Some reef algaes, the so-called coralline algaes, are calcified, providing them with protection both from grazers and physical damage by surge. These appear as small pink "trees," or flat, encrusting pink or lavender growths on old chunks of coral. Some of the coralline algaes grow in areas of very high wave action, indeed preferring areas that are too turbulent for even corals to survive.
On reefs facing the open ocean, it is a ridge of coralline red algae that receives the full force of the crashing ocean waves, dissipates their energy, and allows less robust organisms including corals to thrive. Other varieties of coralline algae grow deep on the reef, below the level at which reef-building corals can survive, where they contribute significantly to reef growth and sand production.

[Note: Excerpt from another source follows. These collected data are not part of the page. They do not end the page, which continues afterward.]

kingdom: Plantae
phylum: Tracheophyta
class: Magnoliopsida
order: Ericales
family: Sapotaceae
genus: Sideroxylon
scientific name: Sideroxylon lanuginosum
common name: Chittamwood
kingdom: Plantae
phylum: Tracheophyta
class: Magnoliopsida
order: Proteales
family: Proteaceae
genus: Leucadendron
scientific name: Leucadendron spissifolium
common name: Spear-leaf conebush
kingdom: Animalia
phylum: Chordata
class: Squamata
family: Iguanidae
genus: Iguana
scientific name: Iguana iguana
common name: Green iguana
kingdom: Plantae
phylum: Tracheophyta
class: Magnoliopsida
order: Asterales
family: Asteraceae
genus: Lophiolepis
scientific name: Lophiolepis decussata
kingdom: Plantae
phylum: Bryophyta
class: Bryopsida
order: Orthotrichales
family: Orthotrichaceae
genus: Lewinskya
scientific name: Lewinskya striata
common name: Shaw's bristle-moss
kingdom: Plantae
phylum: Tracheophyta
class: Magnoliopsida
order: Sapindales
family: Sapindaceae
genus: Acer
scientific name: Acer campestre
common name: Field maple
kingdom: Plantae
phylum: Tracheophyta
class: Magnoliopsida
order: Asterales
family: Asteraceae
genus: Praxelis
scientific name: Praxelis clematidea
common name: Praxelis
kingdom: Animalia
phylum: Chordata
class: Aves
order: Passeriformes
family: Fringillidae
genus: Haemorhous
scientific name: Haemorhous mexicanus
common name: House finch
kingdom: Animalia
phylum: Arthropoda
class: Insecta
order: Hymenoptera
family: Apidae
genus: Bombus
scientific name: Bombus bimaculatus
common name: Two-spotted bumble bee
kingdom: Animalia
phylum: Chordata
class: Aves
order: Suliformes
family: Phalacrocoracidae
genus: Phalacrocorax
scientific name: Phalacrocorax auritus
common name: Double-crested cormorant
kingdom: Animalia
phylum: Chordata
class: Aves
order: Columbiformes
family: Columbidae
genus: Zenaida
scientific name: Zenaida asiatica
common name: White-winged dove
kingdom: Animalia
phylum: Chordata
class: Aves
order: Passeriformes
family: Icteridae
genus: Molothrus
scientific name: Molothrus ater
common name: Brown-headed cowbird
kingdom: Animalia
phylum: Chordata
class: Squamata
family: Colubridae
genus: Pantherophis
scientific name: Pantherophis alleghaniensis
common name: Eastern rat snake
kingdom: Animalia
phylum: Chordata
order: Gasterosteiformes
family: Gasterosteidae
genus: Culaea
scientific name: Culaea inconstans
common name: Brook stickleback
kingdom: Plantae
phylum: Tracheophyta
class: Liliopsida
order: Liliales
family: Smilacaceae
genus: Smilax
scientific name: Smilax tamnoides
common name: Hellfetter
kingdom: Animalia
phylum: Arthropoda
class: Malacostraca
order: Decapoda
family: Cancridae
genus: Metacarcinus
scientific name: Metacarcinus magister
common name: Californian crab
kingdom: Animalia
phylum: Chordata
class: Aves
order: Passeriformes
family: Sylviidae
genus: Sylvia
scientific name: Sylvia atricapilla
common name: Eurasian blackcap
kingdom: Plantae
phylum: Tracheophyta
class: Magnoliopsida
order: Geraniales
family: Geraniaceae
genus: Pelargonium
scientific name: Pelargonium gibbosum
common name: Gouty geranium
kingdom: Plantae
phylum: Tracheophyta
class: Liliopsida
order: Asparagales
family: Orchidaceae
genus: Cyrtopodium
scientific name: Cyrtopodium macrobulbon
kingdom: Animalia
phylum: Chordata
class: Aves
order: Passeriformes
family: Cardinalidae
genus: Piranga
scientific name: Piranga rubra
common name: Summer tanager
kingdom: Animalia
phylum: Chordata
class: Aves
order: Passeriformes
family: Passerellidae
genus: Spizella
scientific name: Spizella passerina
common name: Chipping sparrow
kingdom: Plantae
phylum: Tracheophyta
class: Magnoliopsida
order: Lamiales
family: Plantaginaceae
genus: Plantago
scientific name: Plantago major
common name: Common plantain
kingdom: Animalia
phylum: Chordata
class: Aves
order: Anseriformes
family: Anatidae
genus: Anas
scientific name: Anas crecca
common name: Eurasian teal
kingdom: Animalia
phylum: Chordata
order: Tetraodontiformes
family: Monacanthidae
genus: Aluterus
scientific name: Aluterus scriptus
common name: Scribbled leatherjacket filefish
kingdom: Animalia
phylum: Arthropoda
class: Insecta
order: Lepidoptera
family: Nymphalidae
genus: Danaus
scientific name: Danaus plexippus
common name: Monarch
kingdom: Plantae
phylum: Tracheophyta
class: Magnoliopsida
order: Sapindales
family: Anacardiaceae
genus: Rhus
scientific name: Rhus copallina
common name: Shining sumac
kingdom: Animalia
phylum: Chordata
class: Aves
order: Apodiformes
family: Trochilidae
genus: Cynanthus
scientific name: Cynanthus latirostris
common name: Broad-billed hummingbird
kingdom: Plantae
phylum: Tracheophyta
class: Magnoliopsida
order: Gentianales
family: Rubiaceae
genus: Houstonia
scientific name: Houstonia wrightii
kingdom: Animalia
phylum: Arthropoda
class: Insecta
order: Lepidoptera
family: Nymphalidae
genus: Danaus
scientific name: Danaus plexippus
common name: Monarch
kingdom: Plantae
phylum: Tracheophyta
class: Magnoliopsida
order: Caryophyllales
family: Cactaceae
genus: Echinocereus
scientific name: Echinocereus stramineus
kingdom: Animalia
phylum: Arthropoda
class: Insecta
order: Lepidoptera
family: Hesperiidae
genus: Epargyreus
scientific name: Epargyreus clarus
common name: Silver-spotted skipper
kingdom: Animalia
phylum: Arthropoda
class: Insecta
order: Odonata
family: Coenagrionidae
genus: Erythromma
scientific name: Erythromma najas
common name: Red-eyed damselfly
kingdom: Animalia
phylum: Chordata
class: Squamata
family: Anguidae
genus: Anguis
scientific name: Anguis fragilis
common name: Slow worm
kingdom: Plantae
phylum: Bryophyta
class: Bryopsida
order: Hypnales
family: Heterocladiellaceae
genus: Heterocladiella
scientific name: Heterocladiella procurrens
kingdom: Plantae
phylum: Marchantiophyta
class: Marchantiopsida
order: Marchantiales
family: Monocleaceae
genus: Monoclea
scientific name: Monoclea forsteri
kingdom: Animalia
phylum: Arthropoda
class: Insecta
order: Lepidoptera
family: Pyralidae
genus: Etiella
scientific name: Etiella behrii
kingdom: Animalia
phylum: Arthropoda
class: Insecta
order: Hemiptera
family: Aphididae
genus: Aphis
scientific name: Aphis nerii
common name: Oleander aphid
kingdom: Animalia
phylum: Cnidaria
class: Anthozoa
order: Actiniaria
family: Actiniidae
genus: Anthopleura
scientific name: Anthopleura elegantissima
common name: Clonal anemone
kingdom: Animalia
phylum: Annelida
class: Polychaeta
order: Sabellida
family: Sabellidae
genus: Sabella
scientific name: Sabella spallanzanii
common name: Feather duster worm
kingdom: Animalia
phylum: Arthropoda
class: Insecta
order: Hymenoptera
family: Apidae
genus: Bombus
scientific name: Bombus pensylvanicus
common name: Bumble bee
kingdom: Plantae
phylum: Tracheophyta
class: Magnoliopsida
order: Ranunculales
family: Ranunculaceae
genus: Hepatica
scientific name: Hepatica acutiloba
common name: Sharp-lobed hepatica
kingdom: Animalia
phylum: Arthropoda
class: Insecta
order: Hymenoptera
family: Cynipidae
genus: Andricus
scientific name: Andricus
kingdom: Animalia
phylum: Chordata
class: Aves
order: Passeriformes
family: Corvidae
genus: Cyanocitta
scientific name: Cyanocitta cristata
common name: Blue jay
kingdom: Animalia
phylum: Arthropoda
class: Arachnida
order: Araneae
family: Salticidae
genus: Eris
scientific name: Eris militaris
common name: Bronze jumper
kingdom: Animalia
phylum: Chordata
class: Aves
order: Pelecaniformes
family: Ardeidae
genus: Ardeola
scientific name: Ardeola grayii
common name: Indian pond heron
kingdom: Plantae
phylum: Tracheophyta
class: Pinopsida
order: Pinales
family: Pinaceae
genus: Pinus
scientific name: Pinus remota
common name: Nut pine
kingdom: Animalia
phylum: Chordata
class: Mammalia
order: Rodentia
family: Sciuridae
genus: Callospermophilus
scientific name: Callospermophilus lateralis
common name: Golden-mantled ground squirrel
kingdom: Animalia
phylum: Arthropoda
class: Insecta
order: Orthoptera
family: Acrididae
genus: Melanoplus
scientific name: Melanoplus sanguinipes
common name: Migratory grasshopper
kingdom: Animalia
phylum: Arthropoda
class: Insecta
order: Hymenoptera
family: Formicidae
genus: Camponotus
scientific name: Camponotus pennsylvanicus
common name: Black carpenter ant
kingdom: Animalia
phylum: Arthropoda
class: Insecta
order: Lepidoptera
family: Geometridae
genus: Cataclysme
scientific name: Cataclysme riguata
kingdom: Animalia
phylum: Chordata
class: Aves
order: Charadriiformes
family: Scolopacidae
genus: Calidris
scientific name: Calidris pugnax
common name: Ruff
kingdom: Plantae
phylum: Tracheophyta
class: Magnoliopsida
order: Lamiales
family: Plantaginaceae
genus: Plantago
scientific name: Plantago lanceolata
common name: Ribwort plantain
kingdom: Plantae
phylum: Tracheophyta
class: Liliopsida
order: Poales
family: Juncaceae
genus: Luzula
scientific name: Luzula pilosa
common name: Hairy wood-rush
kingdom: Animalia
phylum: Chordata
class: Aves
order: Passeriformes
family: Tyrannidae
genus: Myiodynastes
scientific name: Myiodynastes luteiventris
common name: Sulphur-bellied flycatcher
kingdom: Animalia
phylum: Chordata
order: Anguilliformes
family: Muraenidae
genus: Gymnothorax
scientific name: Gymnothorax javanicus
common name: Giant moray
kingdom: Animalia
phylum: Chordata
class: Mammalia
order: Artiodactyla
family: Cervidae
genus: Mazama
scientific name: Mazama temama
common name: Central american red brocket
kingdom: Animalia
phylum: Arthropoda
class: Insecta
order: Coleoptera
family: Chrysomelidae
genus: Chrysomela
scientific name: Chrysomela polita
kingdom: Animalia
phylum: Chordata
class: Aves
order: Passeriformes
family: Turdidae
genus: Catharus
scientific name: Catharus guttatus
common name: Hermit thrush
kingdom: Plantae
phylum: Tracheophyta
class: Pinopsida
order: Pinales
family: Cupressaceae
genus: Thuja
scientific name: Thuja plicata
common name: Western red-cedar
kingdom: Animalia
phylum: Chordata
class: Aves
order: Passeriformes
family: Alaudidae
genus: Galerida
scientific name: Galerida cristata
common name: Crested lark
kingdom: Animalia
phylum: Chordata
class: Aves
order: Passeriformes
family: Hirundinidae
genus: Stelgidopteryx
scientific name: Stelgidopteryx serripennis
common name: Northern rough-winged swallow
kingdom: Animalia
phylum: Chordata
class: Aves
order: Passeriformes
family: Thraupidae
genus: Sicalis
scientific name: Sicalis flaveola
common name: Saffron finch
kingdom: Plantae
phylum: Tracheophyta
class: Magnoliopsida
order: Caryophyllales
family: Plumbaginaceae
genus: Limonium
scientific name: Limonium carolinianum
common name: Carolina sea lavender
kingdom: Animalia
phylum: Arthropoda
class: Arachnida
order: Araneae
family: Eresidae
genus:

One recognizable green macro-alga that can sometimes be seen on shallower reefs is Halimeda, a heavily calcified alga made up of chains of green disks, each the size of a small button. These disks are calcium carbonate, like coral, and in some areas Halimeda rubble is a major component of the reef substrate.
Sometimes an inshore reef will merge with shallow beds of turtle grass, one of the very few true marine plants. These grassy beds provide an environment for seahorses, pipefish, damselfish, wrasses, and the young of some reef fishes, including butterfly-fish, as well as small crustaceans, mollusks and worms. The sea grass also provides forage for the rare dugong (Dugong dugon), or sea cow, which ranges across Indonesian waters.
Plankton
The diver will rarely see plankton, and if he or she does, it will usually be apparent as a cloudiness of the water, or an irritating backscatter in photographs. But plankton is an important link in the reef food chain. Reef areas rich in plankton will be characterized by an abundance of filter-feeders, animals that have evolved methods of sifting or snaring plankton from the current—including soft corals, mussels and oysters, anemones, crinoids, gorgonians and sponges.
Plankton consists of both "plants"—phytoplankton—and "animals"—zooplankton, and the larger zooplankters are predatory on the diatoms and algae of the phytoplankton. The plankton also contains some temporary members, the meroplankton, which consists of the larval stages of fish and invertebrates. As these grow, they settle out of the plankton stream to become part of the swimming nekton (fish, jellyfish) or the crawling or fixed benthos, or bottom dwellers (sea urchins, gorgonians).
Sapphire damsels, Pomacentrus pavo, take shelter in the sponge Cribrochalina. Halmahera, Maluku.
Sponges
Indonesian reef sponges vary in size from tiny to huge, from the small patches of color provided by encrusting sponges (family Clionidae) to the meter-high barrel sponges (Xestospongia). All sponges are members of the phylum Porifera, "the hole-bearers," and their porous, "spongy" nature is crucial to their mode of feeding. Sponges are the archetypal filter-feeders, straining plankters from the water through myriad microscopic pores.